START GIVEN TEXT

Their recipe is as close to her grandma’s recipe as can be, Ginger adds. “My grandma helped with the recipe. She ate tamales often. She was eating them right up till the time she passed away. She was 107,” Ginger adds.
Pat Procell, a board member of the Zwolle Tamale Fiesta, agrees. “Families get together during the tamale fiesta. They may skip Christmas or Thanksgiving, but they get together for the Zwolle Tamale Fiesta. Our tamales are not like any other. They have a unique flavor from a family recipe that has been passed down,” Procell says.
In addition to the popular eating contests and tamale making demonstrations, the 2016 Zwolle Tamale Fiesta will feature a petting zoo, a carnival midway, arts and craft vendors, storytelling and 10 bands playing live music. The festival begins Thursday, October 6th, with “Senior Citizens Day” from 10:00am to 1:00pm. A lunch will be provided, with live bingo games. Kick-off ceremonies will begin at 6:00pm with the presentation of the Fiesta Royalty. Friday’s festivities include the Third Grade Educational Day and a street dance with live music that evening. At 10:00am, Saturday, October 8th, the Tamale Fiesta parade will roll. The Toledo Cruisers Club Car Show will begin at 11:30am, with an arm wrestling contest at 12:30pm and live music all afternoon into the night. “There’s something for everyone at the Fiesta from watching young kids in a tamale-eating contest to just sitting and listening to the music. We try to add something new each year,” Procell says. This year, the limited edition 2016 Zwolle Tamale Fiesta poster features original artwork by artist Don Edwards. For more information about the Zwolle Tamale Fiesta, visit www.zwolletamalefiesta.com.
After living in the Rio Grande Valley in Texas for three years, she and her husband moved to Ferriday. Rodriguez started making homemade tamales and selling them to friends for $3.00 a dozen. Word spread about her tamales, and soon she was making dozens of tamale batches weekly. At that time, Rodriguez was working in a grocery store bakery, and making her tamales on the side. Later, she moved with her three children to Natchitoches, where she continued working as a grocery baker.
Soon after the move, Rodriguez’s tamale clientele grew to the extent that she was able to leave her day job to focus on making tamales full-time. She hand made between 300 to 500 dozen tamales every week. Her reputation as a tamale expert grew. In 1997, Rodriguez was asked to represent the Mississippi Delta region in the 31st Annual Festival of American Folklife in Washington, D.C. Her signature recipe of a pork tamale became part of the archives at the Smithsonian. Congressmen and senators wrote letters to Rodriguez thanking her for her participation. Later, she was invited to be a guest on the Ethma Odum TV show. “My tamales got famous,” Rodriguez, sitting at her restaurant, says with a grin.

END GIVEN TEXT
START RAW DATA

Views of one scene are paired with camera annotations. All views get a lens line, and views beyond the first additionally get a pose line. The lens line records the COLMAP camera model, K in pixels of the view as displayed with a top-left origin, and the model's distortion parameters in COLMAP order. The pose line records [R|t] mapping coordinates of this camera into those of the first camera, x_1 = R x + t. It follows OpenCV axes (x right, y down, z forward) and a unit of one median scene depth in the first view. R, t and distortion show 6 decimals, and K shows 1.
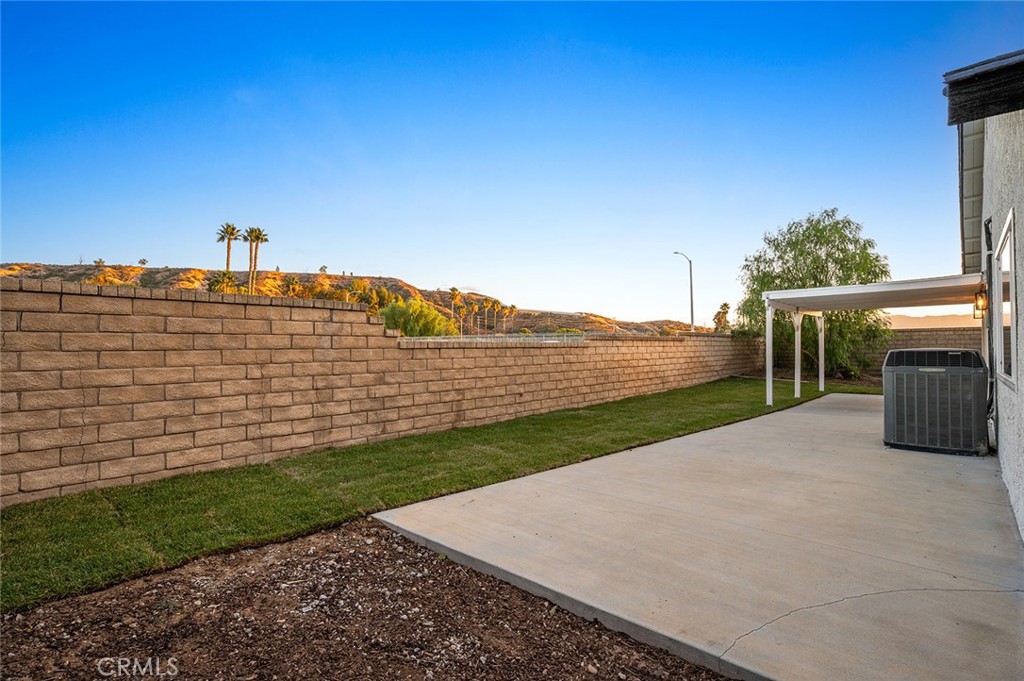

END RAW DATA

### APPLY WHAT YOU READ
1) Answer these questions using the tamale article.
(a) How old was Ginger's grandma when she passed away?
(b) At what time does the Tamale Fiesta parade roll on Saturday, October 8th?
(c) What price did Rodriguez first charge friends for her homemade tamales?
2) Copy the passage of the tamale article that begins at the words "Soon after the" and ends after the words "with a grin.".
The listing comes from a different source than the tamale article.

### OUTPUTS BY TASK
1)
(a) She was 107.
(b) At 10:00am.
(c) $3.00 a dozen.

2)
Soon after the move, Rodriguez’s tamale clientele grew to the extent that she was able to leave her day job to focus on making tamales full-time. She hand made between 300 to 500 dozen tamales every week. Her reputation as a tamale expert grew. In 1997, Rodriguez was asked to represent the Mississippi Delta region in the 31st Annual Festival of American Folklife in Washington, D.C. Her signature recipe of a pork tamale became part of the archives at the Smithsonian. Congressmen and senators wrote letters to Rodriguez thanking her for her participation. Later, she was invited to be a guest on the Ethma Odum TV show. “My tamales got famous,” Rodriguez, sitting at her restaurant, says with a grin.